The CrimeDex system offers free membership to law enforcement professionals, and annual membership for commercial organizations. The membership is based on the company; for example, the bank or retail store joins the system, not simply the individual security director or bank manager. CrimeDex has over a thousand active member organizations, and Hudson said alerts are spread through those organizations, making the total number of people accessing the information number up to the hundreds of thousands. One of the core elements of CrimeDex system has been its database profiles on over 14,000 criminal suspects.

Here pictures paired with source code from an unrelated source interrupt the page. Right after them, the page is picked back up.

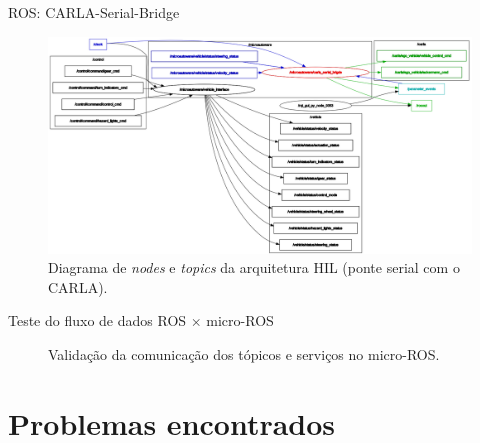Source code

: \documentclass{if-beamer}
\begin{document}
\begin{frame}{ROS: CARLA-Serial-Bridge}

\begin{figure}[H]
	\centering
	\includegraphics[width=0.95\linewidth]{ros_graph_serial}
	\caption{Diagrama de \textit{nodes} e \textit{topics} da arquitetura HIL (ponte serial com o CARLA).}
	\label{fig:ros_graph_serial}
\end{figure}

\end{frame}


\begin{frame}{Teste do fluxo de dados ROS $\times$ micro-ROS}

\begin{figure}[H]
	\centering
	\caption{Validação da comunicação dos tópicos e serviços no micro-ROS.}
	\label{fig:teste_micro}
\end{figure}

\end{frame}

\section{Problemas encontrados}
\end{document}
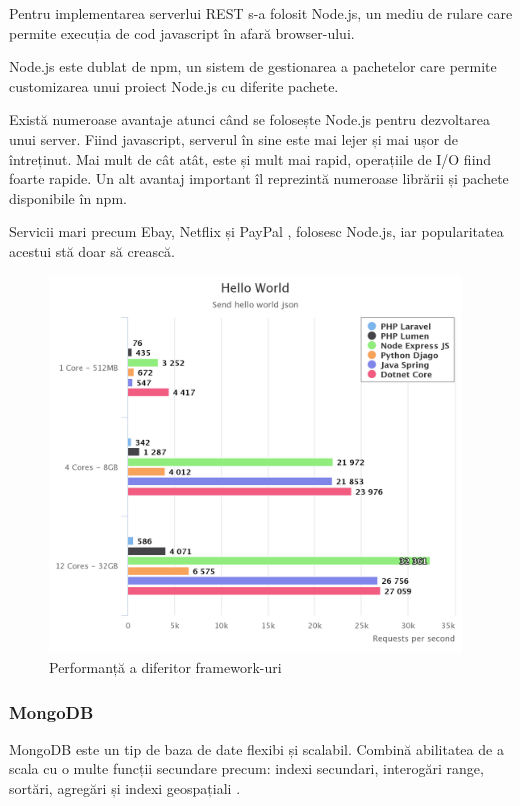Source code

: \documentclass[12pt]{article}
\begin{document}
Pentru implementarea serverlui REST s-a folosit
Node.js, un mediu de rulare care permite execuția de cod
javascript în afară browser-ului.

Node.js este dublat de npm, un sistem de gestionarea a pachetelor
care permite customizarea unui proiect Node.js cu diferite pachete.

Există numeroase avantaje atunci când se folosește Node.js pentru dezvoltarea unui server.
Fiind javascript, serverul în sine este mai lejer și mai ușor de întreținut. Mai mult
de cât atât, este și mult mai rapid, operațiile de I/O fiind foarte rapide.
Un alt avantaj important îl reprezintă numeroase librării și pachete disponibile în npm.

Servicii mari precum Ebay, Netflix și PayPal \cite{tilkov2010node}, folosesc Node.js, iar popularitatea
acestui stă doar să crească.

\begin{figure}[H]
\centering
\includegraphics[height=10cm]{nodespeed.png}
\caption{Performanță a diferitor framework-uri \cite{reqpersec}}
\end{figure}

\newpage
\subsubsection{MongoDB}

MongoDB este un tip de baza de date flexibi și scalabil. Combină abilitatea
de a scala cu o multe funcții secundare precum: indexi secundari, interogări range,
sortări, agregări și indexi geospațiali \cite{banker2011mongodb}.
\end{document}
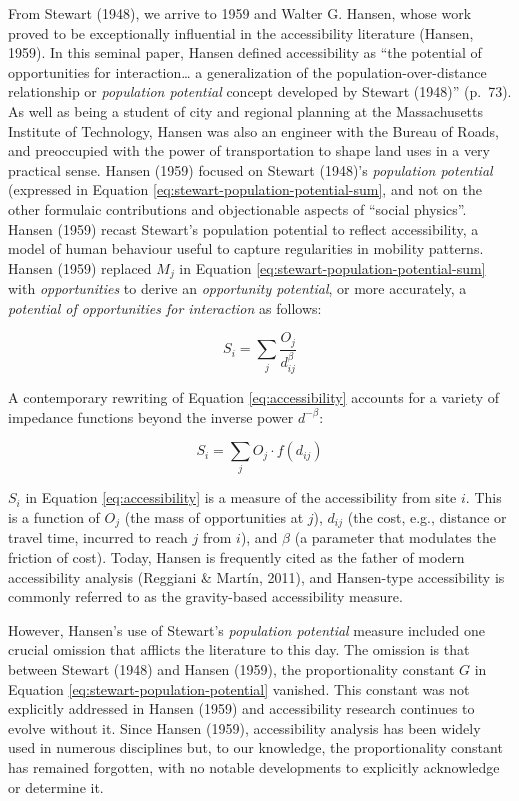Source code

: \documentclass[
11pt, %
oneside, %
english, %
singlespacing, %
]{macthesis} %
\begin{document}
From Stewart (1948), we arrive to 1959 and Walter G. Hansen, whose work proved to be exceptionally influential in the accessibility literature (Hansen, 1959). In this seminal paper, Hansen defined accessibility as ``the potential of opportunities for interaction\ldots{} a generalization of the population-over-distance relationship or \emph{population potential} concept developed by Stewart (1948)'' (p.~73). As well as being a student of city and regional planning at the Massachusetts Institute of Technology, Hansen was also an engineer with the Bureau of Roads, and preoccupied with the power of transportation to shape land uses in a very practical sense. Hansen (1959) focused on Stewart (1948)'s \emph{population potential} (expressed in Equation \ref{eq:stewart-population-potential-sum}, and not on the other formulaic contributions and objectionable aspects of ``social physics''. Hansen (1959) recast Stewart's population potential to reflect accessibility, a model of human behaviour useful to capture regularities in mobility patterns. Hansen (1959) replaced \(M_j\) in Equation \ref{eq:stewart-population-potential-sum} with \emph{opportunities} to derive an \emph{opportunity potential}, or more accurately, a \emph{potential of opportunities for interaction} as follows:

\begin{equation}
\label{eq:accessibility}
S_{i} = \sum_j \frac{O_j }{d_{ij}^\beta}
\end{equation} 

A contemporary rewriting of Equation \ref{eq:accessibility} accounts for a variety of impedance functions beyond the inverse power \(d^{-\beta}\):

\begin{equation}
\label{eq:accessibility-general}
S_{i} = \sum_j O_j \cdot f(d_{ij})
\end{equation} 

\(S_{i}\) in Equation \ref{eq:accessibility} is a measure of the accessibility from site \(i\). This is a function of \(O_j\) (the mass of opportunities at \(j\)), \(d_{ij}\) (the cost, e.g., distance or travel time, incurred to reach \(j\) from \(i\)), and \(\beta\) (a parameter that modulates the friction of cost). Today, Hansen is frequently cited as the father of modern accessibility analysis (Reggiani \& Martín, 2011), and Hansen-type accessibility is commonly referred to as the gravity-based accessibility measure.

However, Hansen's use of Stewart's \emph{population potential} measure included one crucial omission that afflicts the literature to this day. The omission is that between Stewart (1948) and Hansen (1959), the proportionality constant \(G\) in Equation \ref{eq:stewart-population-potential} vanished. This constant was not explicitly addressed in Hansen (1959) and accessibility research continues to evolve without it. Since Hansen (1959), accessibility analysis has been widely used in numerous disciplines but, to our knowledge, the proportionality constant has remained forgotten, with no notable developments to explicitly acknowledge or determine it.
\end{document}

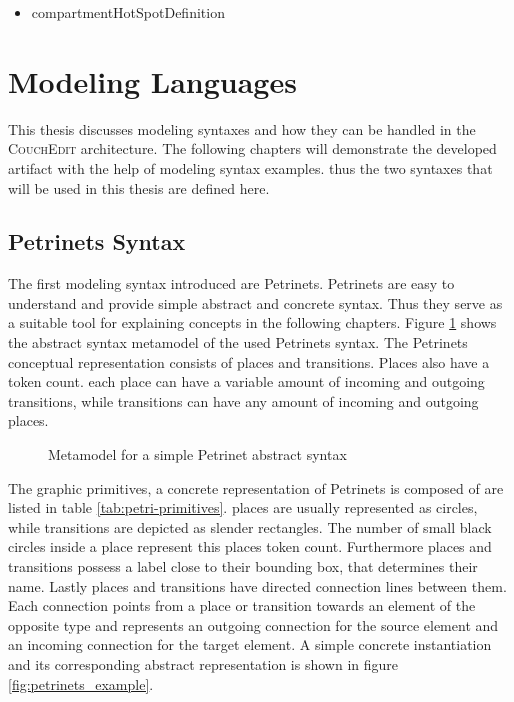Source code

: \begin{itemize}
  \item compartmentHotSpotDefinition
\end{itemize}

\section{Modeling Languages}
\label{sec:modeling-languages}
This thesis discusses modeling syntaxes and how they can be handled in the \textsc{CouchEdit} architecture. The following chapters will demonstrate the developed artifact with the help of modeling syntax examples. thus the two syntaxes that will be used in this thesis are defined here.

\subsection{Petrinets Syntax}
\label{sec:petrinets}
The first modeling syntax introduced are Petrinets. Petrinets are easy to understand and provide simple abstract and concrete syntax. Thus they serve as a suitable tool for explaining concepts in the following chapters. Figure \ref{fig:petrinets_metamodel} shows the abstract syntax metamodel of the used Petrinets syntax. The Petrinets conceptual representation consists of places and transitions. Places also have a token count. each place can have a variable amount of incoming and outgoing transitions, while transitions can have any amount of incoming and outgoing places. 

\begin{figure}[H]
  \centering
  
  \caption{Metamodel for a simple Petrinet abstract syntax}
  \label{fig:petrinets_metamodel}
\end{figure}

The graphic primitives, a concrete representation of Petrinets is composed of are listed in table \ref{tab:petri-primitives}. places are usually represented as circles, while transitions are depicted as slender rectangles. The number of small black circles inside a place represent this places token count. Furthermore places and transitions possess a label close to their bounding box, that determines their name. Lastly places and transitions have directed connection lines between them. Each connection points from a place or transition towards an element of the opposite type and represents an outgoing connection for the source element and an incoming connection for the target element. A simple concrete instantiation and its corresponding abstract representation is shown in figure \ref{fig:petrinets_example}.

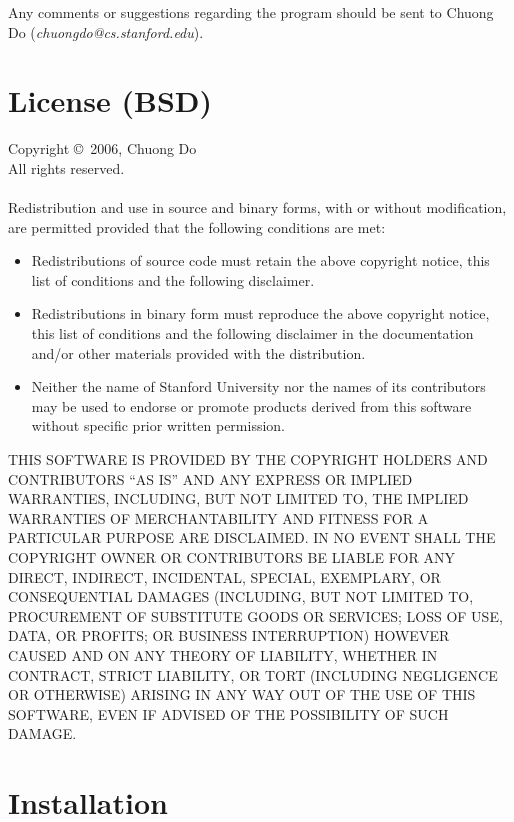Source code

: \documentclass{article}
\begin{document}
  Any comments or suggestions regarding the program should be sent 
  to Chuong Do (\emph{chuongdo@cs.stanford.edu}).  
  
  \newpage
  \section{License (BSD)}

  \noindent
  Copyright \copyright\ 2006, Chuong Do \\
  All rights reserved.\\
  \\
  Redistribution and use in source and binary forms, with or without
  modification, are permitted provided that the following conditions are
  met:
  
  \begin{itemize}
  \item 
    Redistributions of source code must retain the above copyright
    notice, this list of conditions and the following disclaimer.
  \item
    Redistributions in binary form must reproduce the above
    copyright notice, this list of conditions and the following disclaimer
    in the documentation and/or other materials provided with the
    distribution.
  \item
    Neither the name of Stanford University nor the names of its
    contributors may be used to endorse or promote products derived from
    this software without specific prior written permission.
  \end{itemize}

  \noindent
  THIS SOFTWARE IS PROVIDED BY THE COPYRIGHT HOLDERS AND CONTRIBUTORS
  ``AS IS'' AND ANY EXPRESS OR IMPLIED WARRANTIES, INCLUDING, BUT NOT
  LIMITED TO, THE IMPLIED WARRANTIES OF MERCHANTABILITY AND FITNESS FOR
  A PARTICULAR PURPOSE ARE DISCLAIMED. IN NO EVENT SHALL THE COPYRIGHT
  OWNER OR CONTRIBUTORS BE LIABLE FOR ANY DIRECT, INDIRECT, INCIDENTAL,
  SPECIAL, EXEMPLARY, OR CONSEQUENTIAL DAMAGES (INCLUDING, BUT NOT
  LIMITED TO, PROCUREMENT OF SUBSTITUTE GOODS OR SERVICES; LOSS OF USE,
  DATA, OR PROFITS; OR BUSINESS INTERRUPTION) HOWEVER CAUSED AND ON ANY
  THEORY OF LIABILITY, WHETHER IN CONTRACT, STRICT LIABILITY, OR TORT
  (INCLUDING NEGLIGENCE OR OTHERWISE) ARISING IN ANY WAY OUT OF THE USE
  OF THIS SOFTWARE, EVEN IF ADVISED OF THE POSSIBILITY OF SUCH DAMAGE.

  \newpage
  \section{Installation}
\end{document}
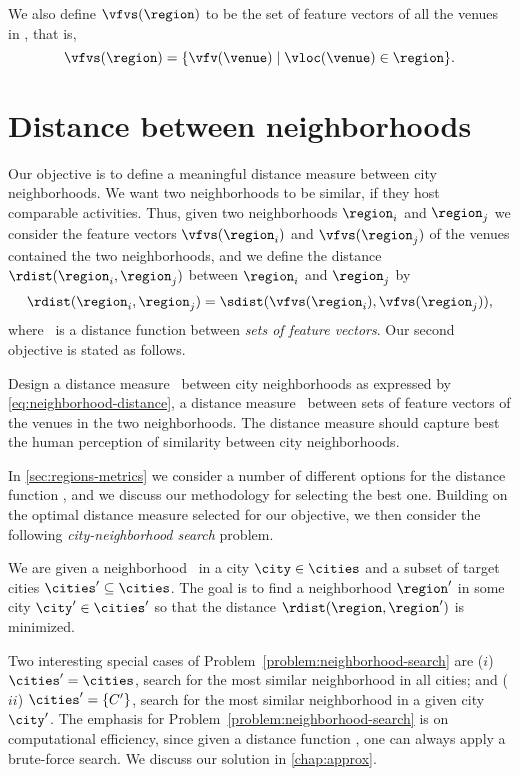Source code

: We also define $\vfvs(\region)$ to be the set of feature vectors of
all the venues in \region, that is, 
\begin{equation*}
 \vfvs(\region) = \{ \vfv(\venue) \mid \vloc(\venue)\in\region \}.  
\end{equation*}


\section{Distance between neighborhoods}
\label{sub:neigh-problem}
Our objective is to define a meaningful distance measure between city
neighborhoods.
We want two neighborhoods to be similar, 
if they host comparable activities.
Thus, given two neighborhoods $\region_i$ and $\region_j$ 
we consider the feature vectors $\vfvs(\region_i)$ and
$\vfvs(\region_j)$ of the venues contained the two neighborhoods, and 
we define the distance $\rdist(\region_i,\region_j)$ between
$\region_i$ and $\region_j$ by
\begin{equation}
\label{eq:neighborhood-distance}
\rdist(\region_i,\region_j) = 
\sdist(\vfvs(\region_i),\vfvs(\region_j)),
\end{equation}
where \sdist\ is a distance function between 
{\em sets of feature vectors}. 
Our second objective is stated as follows.
\begin{objective}
\label{objective:neighborhood-distance-learning}
Design a distance measure \rdist\ between city neighborhoods as
expressed by \eqref{eq:neighborhood-distance},
\ie{} a distance measure \sdist\ between sets of feature vectors  of the
venues in the two neighborhoods. 
The distance measure should capture best the human
perception of similarity between city neighborhoods. 
\end{objective}
In \autoref{sec:regions-metrics}
we consider a number of different options for the distance function
\sdist, and we discuss our methodology for selecting the best one.
Building on the optimal distance measure selected for our objective, 
we then consider the following {\em city-neighborhood search} problem. 

\begin{problem}
\label{problem:neighborhood-search}
We are given a neighborhood \region\ in a city $\city\in\cities$
and a subset of target cities $\cities'\subseteq\cities$.
The goal is to find a neighborhood $\region'$ in some city 
$\city'\in\cities'$ so that the distance
$\rdist(\region,\region')$ is minimized. 
\end{problem}

Two interesting special cases of
Problem~\ref{problem:neighborhood-search} are
($i$)  $\cities'=\cities$, 
search for the most similar neighborhood in all cities; 
and 
($ii$) $\cities'=\{C'\}$, 
search for the most similar neighborhood in a given city $\city'$.
The emphasis for Problem~\ref{problem:neighborhood-search} is on computational
efficiency, since given a distance function \rdist{}, one can always apply a
brute-force search.  We discuss our solution in \autoref{chap:approx}.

According to CrimeDex, they're already seeing groups wanting to adopt the new features. Besides the adoption of version 2.0 by the Merrimack Valley Financial Crimes Network, the California Financial Crimes Investigators Association (CFCIA) will also be making the switch from CrimeDex 1.0 to the 2.0 version this month.

For Hudson, it's a natural progression to an idea that started 20 years ago.

"I was at a fraud investigators meeting sometime around 1999," explained Hudson. "We were all in a room passing around Xeroxed copies and grainy copies of suspects' photos. It would never cease to amaze me that sometimes institutions were all chasing the same guy, but we didn’t realize we were all chasing the same person. I remember saying, 'Why isn't there a system to help us do this?' That's where the idea for CrimeDex came from."